John Parulria, the chairman of the umbrella company for the landowner groups Memalo Holdings, denied the fraud allegations and said only a small number of people oppose the leases.

“Fraudulent, that is the wrong term to use, I deny that,” he said.

“There were some people who were anti-development and even now, people are still anti-development.

“They do not want any change to the lives of people.”

Mr Parulria said the company had obtained the informed consent of landowners before agreeing to the development.

“Initially there was a number of awareness [meetings] taken across the board based on the cries of the people for development since people felt that the area was neglected by the Government for too long,” he said.

“The people accepted the idea for development.”

The company logging the area and developing oil palm plantations, Rimbunan Hijau, is one of the biggest operating in Papua New Guinea. RH, as it is known, no longer just works in the forestry sector. It owns a national newspaper, a transport company, and just opened a $160 million hotel in Port Moresby.

RH said its Pomio development, like its hotel, is a landmark investment that will bring hundreds of millions of dollars in benefits to communities and employ 4000 people.
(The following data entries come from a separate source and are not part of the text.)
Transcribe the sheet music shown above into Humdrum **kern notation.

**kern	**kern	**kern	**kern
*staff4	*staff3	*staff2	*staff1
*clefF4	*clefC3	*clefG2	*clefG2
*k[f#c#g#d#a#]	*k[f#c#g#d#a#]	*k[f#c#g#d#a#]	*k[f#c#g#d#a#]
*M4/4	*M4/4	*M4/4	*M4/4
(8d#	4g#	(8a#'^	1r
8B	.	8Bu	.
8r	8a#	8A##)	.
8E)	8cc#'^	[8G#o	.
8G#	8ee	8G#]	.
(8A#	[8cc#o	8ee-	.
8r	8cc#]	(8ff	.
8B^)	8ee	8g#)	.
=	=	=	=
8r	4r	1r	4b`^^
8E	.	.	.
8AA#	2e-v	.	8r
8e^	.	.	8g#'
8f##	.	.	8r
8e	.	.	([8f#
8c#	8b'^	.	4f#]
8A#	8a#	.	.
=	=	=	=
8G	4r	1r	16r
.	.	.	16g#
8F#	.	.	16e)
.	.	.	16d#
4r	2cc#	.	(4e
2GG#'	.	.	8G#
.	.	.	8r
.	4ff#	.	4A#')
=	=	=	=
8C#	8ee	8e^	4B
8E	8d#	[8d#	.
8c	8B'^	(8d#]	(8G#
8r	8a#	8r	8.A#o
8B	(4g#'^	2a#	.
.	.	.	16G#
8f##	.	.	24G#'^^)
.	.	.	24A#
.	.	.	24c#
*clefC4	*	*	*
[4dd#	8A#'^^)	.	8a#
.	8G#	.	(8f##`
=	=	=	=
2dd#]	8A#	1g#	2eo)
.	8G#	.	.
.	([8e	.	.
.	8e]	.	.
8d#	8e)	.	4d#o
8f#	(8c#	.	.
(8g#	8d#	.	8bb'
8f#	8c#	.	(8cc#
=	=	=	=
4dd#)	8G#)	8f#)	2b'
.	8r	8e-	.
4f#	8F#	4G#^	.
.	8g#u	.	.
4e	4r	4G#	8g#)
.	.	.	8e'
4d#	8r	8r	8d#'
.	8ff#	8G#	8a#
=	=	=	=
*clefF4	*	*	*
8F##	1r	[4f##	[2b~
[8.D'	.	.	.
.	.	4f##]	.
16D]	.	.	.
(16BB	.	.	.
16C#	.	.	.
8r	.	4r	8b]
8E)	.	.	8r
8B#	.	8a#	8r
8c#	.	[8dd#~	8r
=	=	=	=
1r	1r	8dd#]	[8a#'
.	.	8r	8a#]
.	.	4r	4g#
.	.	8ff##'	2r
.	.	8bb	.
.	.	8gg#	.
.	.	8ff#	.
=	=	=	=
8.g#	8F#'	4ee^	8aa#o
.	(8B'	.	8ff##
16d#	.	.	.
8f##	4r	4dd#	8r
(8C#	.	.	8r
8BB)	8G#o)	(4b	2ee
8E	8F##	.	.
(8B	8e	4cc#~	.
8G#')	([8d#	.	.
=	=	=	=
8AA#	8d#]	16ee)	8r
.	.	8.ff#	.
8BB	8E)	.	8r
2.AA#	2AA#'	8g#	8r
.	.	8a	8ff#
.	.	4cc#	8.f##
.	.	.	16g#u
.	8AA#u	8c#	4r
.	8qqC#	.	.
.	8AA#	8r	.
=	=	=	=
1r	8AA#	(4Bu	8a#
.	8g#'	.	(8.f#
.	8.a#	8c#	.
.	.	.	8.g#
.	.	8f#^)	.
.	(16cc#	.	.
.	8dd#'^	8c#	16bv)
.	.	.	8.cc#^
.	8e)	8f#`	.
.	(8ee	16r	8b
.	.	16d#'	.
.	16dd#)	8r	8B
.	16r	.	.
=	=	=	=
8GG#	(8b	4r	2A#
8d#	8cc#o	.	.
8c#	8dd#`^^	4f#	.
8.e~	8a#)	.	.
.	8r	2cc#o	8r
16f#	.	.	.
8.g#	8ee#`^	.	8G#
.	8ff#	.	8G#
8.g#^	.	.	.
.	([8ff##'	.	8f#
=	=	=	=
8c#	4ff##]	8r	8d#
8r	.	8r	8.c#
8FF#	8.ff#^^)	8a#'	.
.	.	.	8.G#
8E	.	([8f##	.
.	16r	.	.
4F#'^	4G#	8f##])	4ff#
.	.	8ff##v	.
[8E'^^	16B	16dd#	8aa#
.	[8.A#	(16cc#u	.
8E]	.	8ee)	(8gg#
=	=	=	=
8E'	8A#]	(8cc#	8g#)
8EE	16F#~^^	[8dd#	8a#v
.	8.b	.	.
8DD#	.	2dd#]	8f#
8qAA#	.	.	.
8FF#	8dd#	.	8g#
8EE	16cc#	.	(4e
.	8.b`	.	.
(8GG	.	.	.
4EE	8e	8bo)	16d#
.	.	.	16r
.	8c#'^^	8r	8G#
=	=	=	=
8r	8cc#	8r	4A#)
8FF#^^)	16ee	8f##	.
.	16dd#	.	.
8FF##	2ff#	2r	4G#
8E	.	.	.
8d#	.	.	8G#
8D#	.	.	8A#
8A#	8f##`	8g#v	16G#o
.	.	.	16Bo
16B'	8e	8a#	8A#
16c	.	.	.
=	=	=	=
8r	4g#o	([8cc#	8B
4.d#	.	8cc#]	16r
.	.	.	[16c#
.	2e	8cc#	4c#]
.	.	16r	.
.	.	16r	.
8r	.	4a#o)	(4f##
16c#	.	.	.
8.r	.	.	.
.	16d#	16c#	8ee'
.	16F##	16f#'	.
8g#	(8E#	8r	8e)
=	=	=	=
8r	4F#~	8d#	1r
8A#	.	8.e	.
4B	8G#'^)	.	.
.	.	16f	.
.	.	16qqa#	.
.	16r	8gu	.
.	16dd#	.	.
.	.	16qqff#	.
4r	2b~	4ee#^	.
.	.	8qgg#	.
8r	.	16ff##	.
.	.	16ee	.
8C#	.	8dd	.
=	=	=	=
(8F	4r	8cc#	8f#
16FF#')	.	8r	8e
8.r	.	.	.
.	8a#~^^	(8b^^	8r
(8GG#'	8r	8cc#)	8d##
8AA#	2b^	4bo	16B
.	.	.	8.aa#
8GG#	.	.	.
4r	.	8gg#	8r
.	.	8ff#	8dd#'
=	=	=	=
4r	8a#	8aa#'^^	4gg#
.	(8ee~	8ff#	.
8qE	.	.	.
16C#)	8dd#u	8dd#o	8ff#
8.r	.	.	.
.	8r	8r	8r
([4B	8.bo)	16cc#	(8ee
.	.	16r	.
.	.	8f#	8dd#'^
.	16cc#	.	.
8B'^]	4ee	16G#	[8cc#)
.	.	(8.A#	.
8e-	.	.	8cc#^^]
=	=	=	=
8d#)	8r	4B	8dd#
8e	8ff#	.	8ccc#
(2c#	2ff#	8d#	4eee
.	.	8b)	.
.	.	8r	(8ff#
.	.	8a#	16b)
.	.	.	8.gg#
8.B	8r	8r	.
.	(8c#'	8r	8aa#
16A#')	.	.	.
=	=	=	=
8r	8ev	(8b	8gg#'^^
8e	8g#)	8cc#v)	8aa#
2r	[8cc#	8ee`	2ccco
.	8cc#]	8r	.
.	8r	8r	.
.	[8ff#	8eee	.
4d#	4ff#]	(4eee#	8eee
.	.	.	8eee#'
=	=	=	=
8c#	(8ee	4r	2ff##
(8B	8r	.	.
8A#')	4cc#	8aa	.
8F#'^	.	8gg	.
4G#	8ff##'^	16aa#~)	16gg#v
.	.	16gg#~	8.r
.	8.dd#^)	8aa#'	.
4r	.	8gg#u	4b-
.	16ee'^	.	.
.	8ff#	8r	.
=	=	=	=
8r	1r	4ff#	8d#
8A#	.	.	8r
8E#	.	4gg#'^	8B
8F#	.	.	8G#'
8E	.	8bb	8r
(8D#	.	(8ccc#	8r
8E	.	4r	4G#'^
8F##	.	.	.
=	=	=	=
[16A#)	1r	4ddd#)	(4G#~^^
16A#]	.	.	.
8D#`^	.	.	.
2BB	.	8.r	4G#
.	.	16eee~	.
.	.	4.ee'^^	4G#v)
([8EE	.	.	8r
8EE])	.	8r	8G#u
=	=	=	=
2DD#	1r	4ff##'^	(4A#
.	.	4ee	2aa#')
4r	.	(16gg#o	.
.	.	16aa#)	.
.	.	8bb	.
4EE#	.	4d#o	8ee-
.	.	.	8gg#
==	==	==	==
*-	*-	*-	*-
“It is progressive and it is steadily positive because it is now changing and bringing change to that area,” said Kanawi Pouru, the former managing director of Papua New Guinea’s Forest Authority.

He recently audited the Pomio project for Rimbunan Hijau.

“During the one month I was there working through with them, no-one was standing up to say ‘we don’t want the project’.”

Rimbunan Hijau said it complies with all laws and regulations and has no concerns about alleged fraud committed by the landowner companies who leased it the land.

“That is a matter for the Lands Department, for the landowners to answer, it’s not for the investor,” Mr Pouru said.

“I don’t think it is their duty to go down and do a due diligence on whether every landowner signed.”

There are dozens of other projects around PNG that conduct logging under a lease for agricultural development, called a Special Agricultural Business Lease (SABL). ‘We had everything we needed’ Some landowners have successfully opposed such logging in court. The Turubu project, one of PNG’s largest, has been found to be illegal.

The National Court said its operators failed to get proper consent and imposed “oppressive” lease conditions on unwitting landowners. It is not an isolated case, with a Commission of Inquiry into the SABLs identifying similar problems across the country.

The commissioners found negligence by PNG’s Lands Department in checking landowner approvals.

“In some instances landowners’ signatures were forged,” the Department said. “In another shocking instance signatures of minors and deceased clan members were ‘procured’.”

PNG’s Prime Minister Peter O’Neill recently announced all SABLs would be cancelled.

“Instructions have gone out to the Department of Lands to cancel every SABL,” he said.

“We’ve stated very clearly — cancel everything.”

But the instruction does not rule out further logging on the leases.

“They can go and reapply, they can go and reapply through the normal Land Act provisions that are there,” Mr O’Neill said.

Mr Pavol said he will not give up the fight.

“The land is our mother and before it was stolen, we were very rich,” he said. “We had everything we needed. Our land provided us food and water, protein, building materials, medicines, beauty, warmth and everything else.

“We were promised developments, we promised jobs, service, money. We never wanted these to happen, we were never asked.

“Money cannot buy any of the things our land provided for us.”